**THE PROBLEM:** Copy each line from the listing below where the word "pixel" shows up.

**TASK MATERIAL:**
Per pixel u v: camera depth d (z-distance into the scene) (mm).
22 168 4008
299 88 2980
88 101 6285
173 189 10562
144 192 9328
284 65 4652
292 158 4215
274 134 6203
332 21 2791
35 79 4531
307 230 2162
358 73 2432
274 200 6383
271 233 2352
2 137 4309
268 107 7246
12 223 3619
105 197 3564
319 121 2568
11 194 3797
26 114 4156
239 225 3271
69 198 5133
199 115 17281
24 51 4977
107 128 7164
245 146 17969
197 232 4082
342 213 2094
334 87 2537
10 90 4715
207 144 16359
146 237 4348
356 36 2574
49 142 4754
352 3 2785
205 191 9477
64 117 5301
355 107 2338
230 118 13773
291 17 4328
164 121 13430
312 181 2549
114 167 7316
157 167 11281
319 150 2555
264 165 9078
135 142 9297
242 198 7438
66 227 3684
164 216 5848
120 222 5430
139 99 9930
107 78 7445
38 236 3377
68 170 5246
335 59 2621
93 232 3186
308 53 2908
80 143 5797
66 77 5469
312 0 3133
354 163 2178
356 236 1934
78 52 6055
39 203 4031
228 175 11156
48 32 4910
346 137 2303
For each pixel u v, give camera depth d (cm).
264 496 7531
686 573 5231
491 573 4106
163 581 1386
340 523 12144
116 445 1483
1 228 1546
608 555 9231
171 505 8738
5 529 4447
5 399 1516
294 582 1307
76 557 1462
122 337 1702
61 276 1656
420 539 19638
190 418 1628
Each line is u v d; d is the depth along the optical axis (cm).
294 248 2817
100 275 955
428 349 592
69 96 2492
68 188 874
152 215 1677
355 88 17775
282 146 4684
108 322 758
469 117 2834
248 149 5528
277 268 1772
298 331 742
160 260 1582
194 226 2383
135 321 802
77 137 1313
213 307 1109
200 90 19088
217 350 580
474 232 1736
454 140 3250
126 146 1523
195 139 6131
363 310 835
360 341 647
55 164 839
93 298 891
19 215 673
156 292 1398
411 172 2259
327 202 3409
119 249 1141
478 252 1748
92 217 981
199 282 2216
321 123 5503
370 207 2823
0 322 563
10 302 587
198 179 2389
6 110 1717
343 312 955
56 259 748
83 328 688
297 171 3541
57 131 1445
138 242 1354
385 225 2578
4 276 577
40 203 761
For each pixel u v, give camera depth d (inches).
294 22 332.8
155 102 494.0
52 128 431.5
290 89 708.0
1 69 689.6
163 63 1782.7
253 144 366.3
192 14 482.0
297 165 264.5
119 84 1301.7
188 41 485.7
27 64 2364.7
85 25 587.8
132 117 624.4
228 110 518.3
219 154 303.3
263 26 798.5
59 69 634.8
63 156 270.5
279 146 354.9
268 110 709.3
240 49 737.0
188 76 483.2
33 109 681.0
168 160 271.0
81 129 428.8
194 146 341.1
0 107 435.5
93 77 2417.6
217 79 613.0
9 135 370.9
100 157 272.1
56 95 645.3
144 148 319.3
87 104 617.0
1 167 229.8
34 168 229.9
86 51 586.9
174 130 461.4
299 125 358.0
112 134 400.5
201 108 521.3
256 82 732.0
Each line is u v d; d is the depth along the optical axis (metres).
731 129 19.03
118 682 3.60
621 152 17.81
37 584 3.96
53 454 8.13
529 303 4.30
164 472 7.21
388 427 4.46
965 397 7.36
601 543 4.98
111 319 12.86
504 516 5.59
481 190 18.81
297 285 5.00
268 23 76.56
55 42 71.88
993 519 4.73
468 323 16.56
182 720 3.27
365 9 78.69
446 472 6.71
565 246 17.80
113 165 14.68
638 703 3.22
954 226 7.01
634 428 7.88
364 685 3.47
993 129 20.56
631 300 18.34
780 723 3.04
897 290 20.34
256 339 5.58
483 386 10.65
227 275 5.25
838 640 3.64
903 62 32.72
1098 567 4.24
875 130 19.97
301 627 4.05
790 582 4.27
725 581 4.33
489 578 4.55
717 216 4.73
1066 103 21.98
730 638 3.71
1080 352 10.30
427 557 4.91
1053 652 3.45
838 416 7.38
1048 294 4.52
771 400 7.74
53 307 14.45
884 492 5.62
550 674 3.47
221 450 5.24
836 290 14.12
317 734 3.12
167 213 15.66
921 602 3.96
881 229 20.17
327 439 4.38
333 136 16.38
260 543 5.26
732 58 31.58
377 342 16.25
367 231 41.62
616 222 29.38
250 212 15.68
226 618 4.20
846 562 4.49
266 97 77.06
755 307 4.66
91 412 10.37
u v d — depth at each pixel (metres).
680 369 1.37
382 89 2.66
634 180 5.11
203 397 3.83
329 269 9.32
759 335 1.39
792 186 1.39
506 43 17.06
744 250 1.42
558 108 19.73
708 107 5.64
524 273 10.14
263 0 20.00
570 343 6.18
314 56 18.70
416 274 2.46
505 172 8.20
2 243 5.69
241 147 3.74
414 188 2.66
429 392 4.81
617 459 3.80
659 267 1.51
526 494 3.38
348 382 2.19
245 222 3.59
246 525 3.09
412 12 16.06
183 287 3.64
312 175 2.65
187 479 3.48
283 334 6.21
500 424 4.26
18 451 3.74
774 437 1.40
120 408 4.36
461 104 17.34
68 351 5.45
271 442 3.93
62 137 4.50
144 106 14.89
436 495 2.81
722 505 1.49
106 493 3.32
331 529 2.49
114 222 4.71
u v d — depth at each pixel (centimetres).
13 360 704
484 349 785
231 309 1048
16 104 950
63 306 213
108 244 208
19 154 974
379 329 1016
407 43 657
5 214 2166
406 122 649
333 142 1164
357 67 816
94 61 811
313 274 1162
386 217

**WORKED SOLUTION:**
Per pixel u v: camera depth d (z-distance into the scene) (mm).
For each pixel u v, give camera depth d (cm).
For each pixel u v, give camera depth d (inches).
u v d — depth at each pixel (metres).
u v d — depth at each pixel (centimetres).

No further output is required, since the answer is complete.